A Brooklyn Teacher Who Keeps Track of Vampires

| 16 Feb 2015 | 05:03

    I recently talked with Held, 50, who, with his training as a speech teacher, speaks in a painstakingly refined voice that almost sounds as if there were something Eastern European about it. I asked him how an apparently mild-mannered teacher ever got involved with vampires.

    "It started when I began teaching at Samuel J. Tilden High School out in Flatbush, Brooklyn, in 1972," he said. "I taught, and still teach, English and speech there. A colleague of mine, a teacher who has since passed, caught my eye with his drawings of an ugly female vampire he named Ugla. He had a real flair for art, and the drawings were quite good. He piqued my interest in vampires and suggested I read Bram Stoker's Dracula."

    After reading Stoker's classic, Held was hooked. By 1979, with a group of pen pals who harbored a similar attraction to vampire lore, he started the Vampire Information Exchange, which publishes a quarterly newsletter featuring testimonials from vampires, suggestions for reading about vampire-related topics and other pertinent material.

    I asked Held if he was a vampire.

    "No, no, I am not," he responded.

    But does he believe that vampires exist?

    "I don't believe in the supernatural kind of vampires... But I do believe that there are some people who believe they are, in fact, vampires. Their reasons vary, but usually they don't like sunlight and they feel they have a need for blood because it gives them strength or a better sexual drive."

    Held laughed when I asked if he could see himself as a vampire.

    "You know, I think that the image of the vampire is quite compelling, and who wouldn't want to have supernatural strength or have the power to mesmerize people? The eternal-life thing I might not want, but the image of a vampire is appealing."

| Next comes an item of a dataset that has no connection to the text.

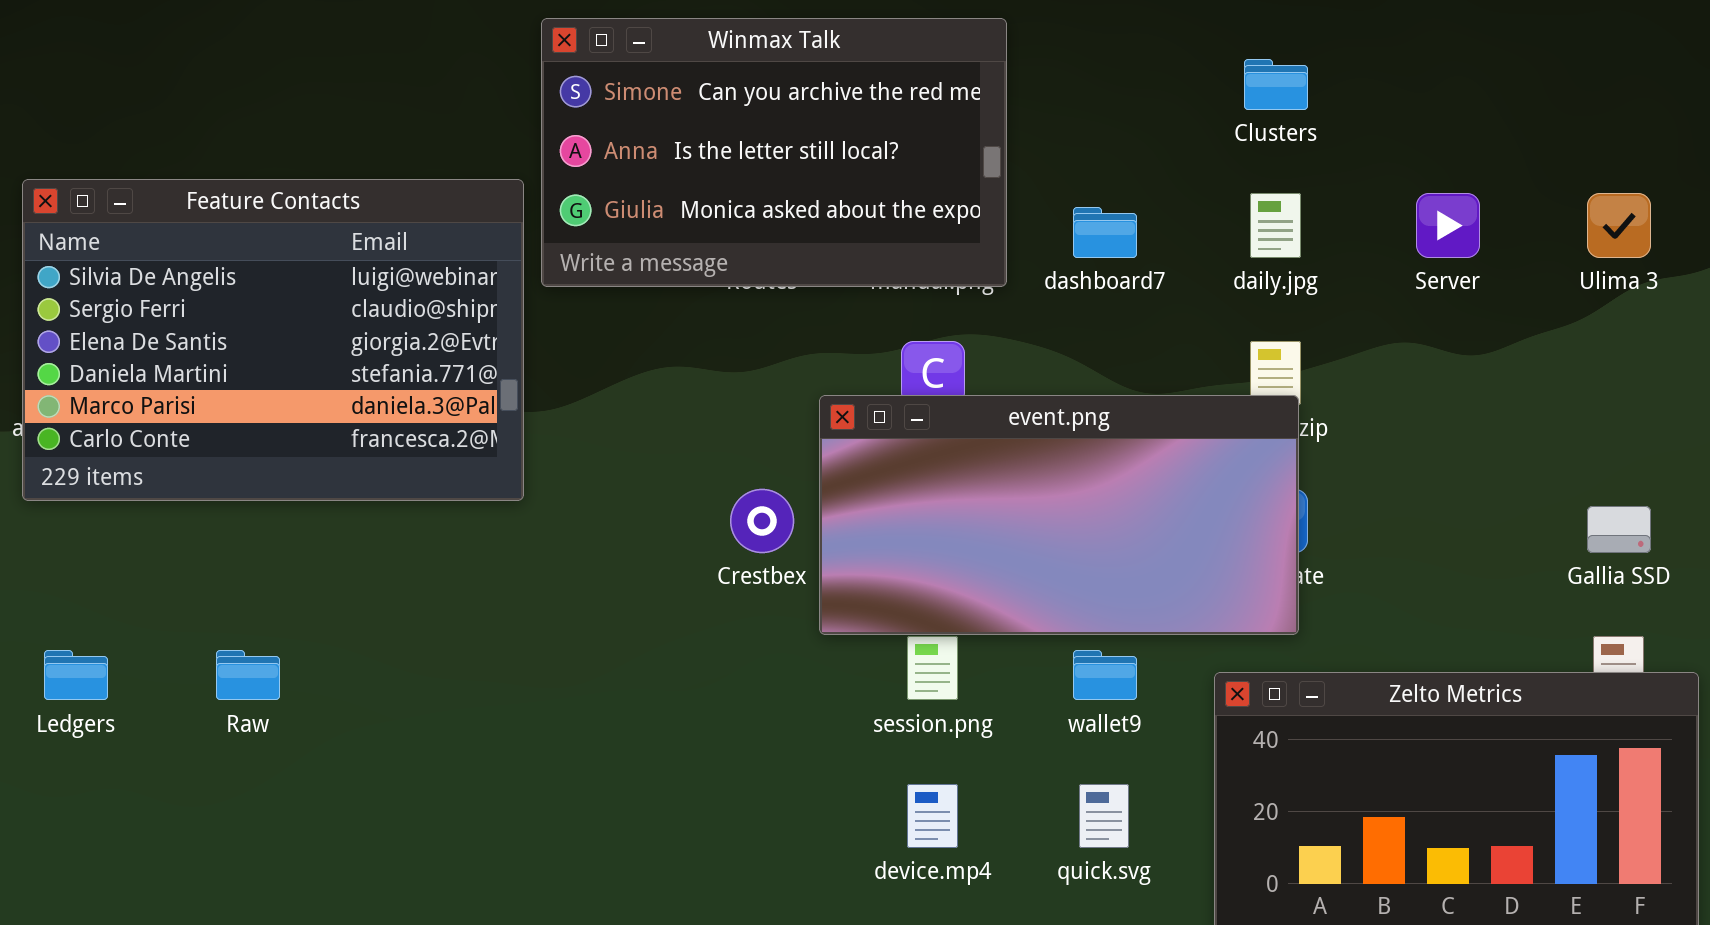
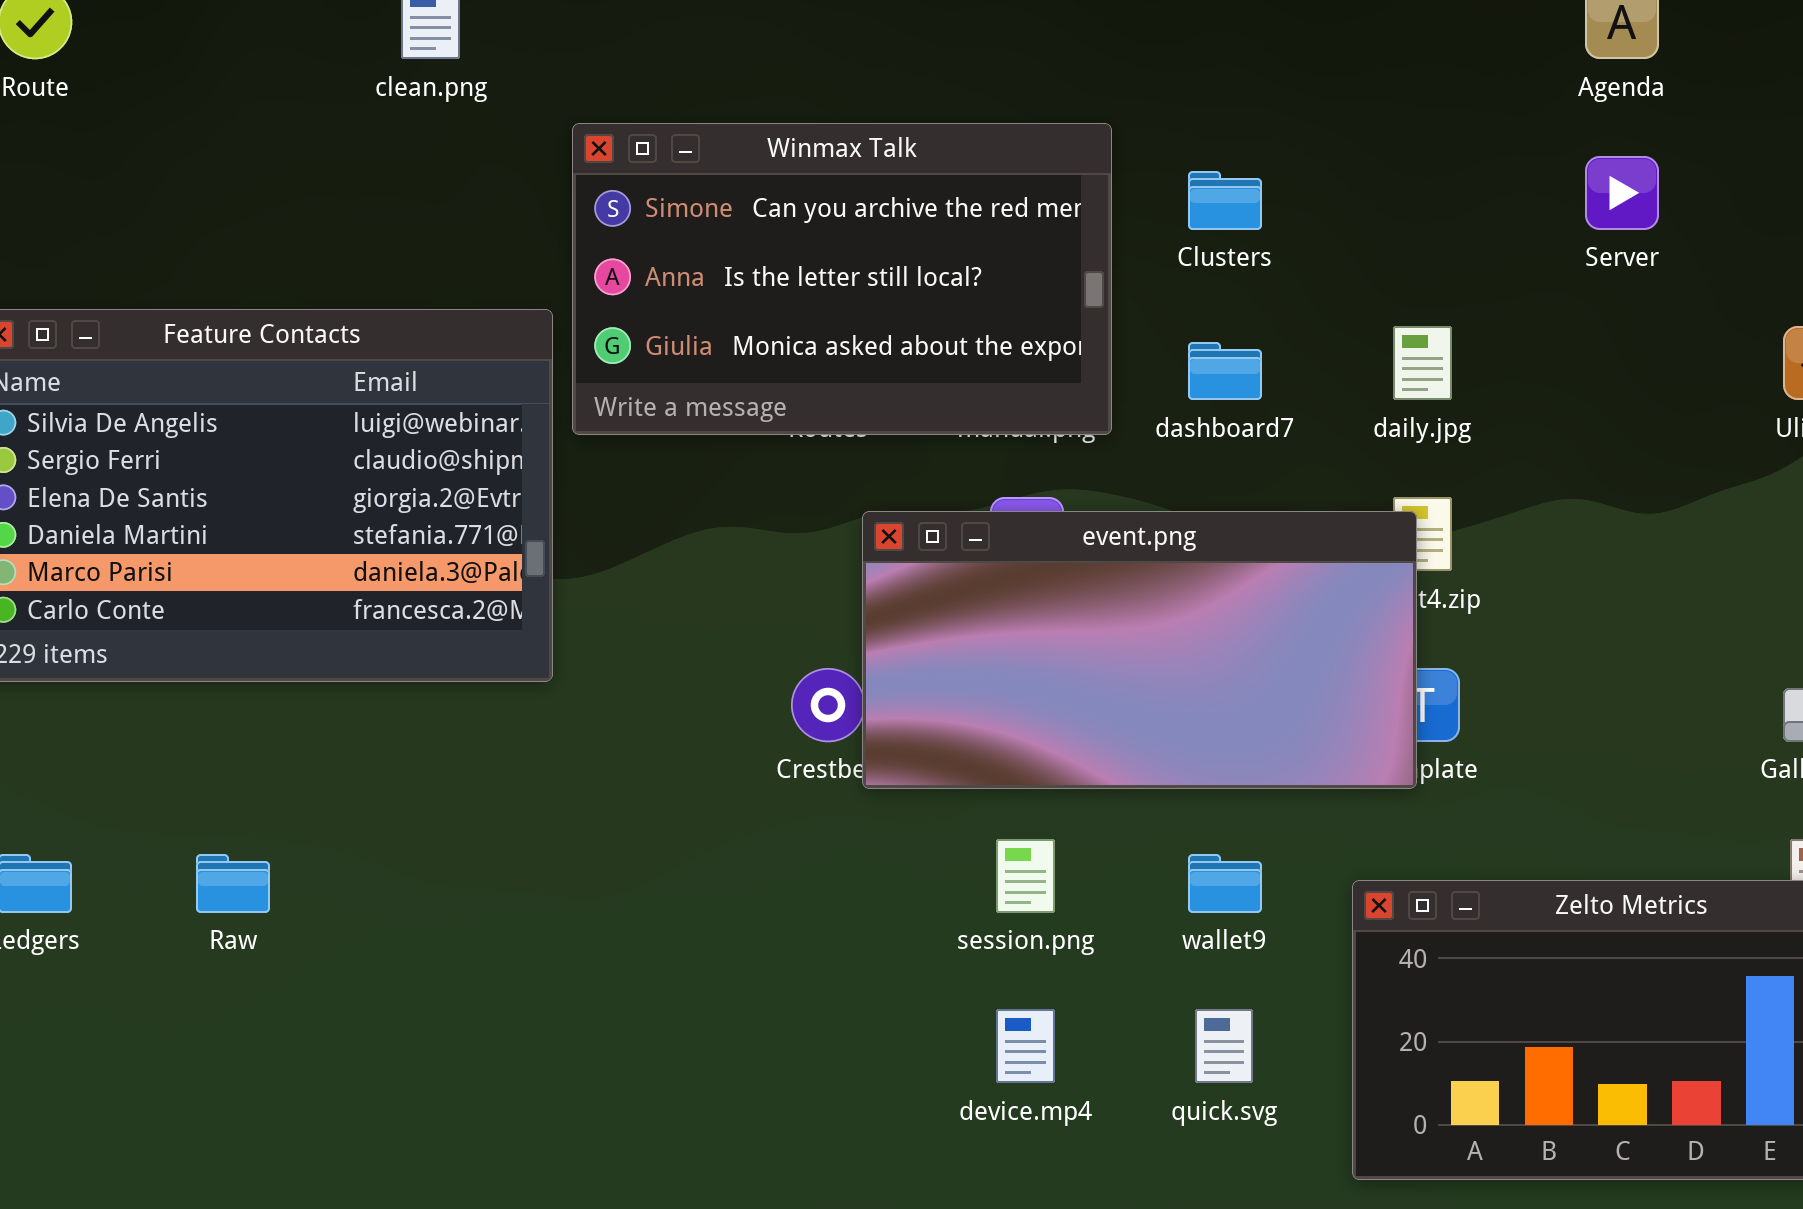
Clusters: [1244,59,1308,110] -> [1188,171,1262,230], moved
Server: [1416,193,1480,258] -> [1585,156,1659,230], moved
event.png: [819,395,1299,635] -> [862,511,1417,789], moved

    So have any of the undead come to him for a visit?

    "The scariest thing I had happen was a 13-year-old kid contacted me, and wanted information on how to mutilate himself. He was looking for someone to teach him the ways. I got back to him and suggested as gently as I could that he should seek help. He wrote back a month later thanking me and he did get help.

    "Then I had one guy contact me, thanking me for giving out bad information on vampires, because he had been undetected for 500 years, and with what I was putting out it would be another 500 years before he would be discovered."

    How does his vampire passion play at school?

    "Well," said Held, "I keep a low profile at school, but most of the teachers know about it. Some find it interesting and some think I'm nuts. I have one teacher who calls me Vlad. The students never knew about it until last year, when one kid found out about it and spread the word. Needless to say, that day I didn't do much teaching. They wanted a seminar on vampires. One kid had a clove of garlic in tinfoil that he handed to me. Another wanted to know if I bit people and drank blood. They were quite interested in it, but it did become a distraction. Most of those kids have since graduated, so I don't think many students know about it now, and it's better that way."

    Held's married, with a 21-year-old daughter. Were his wife and daughter vampire buffs, or did they consider him an odd duck?

    "They basically just humor me?just put up with it. My wife at times had some interest in it, but mainly they just think it's just one of my oddities, and leave me alone with it."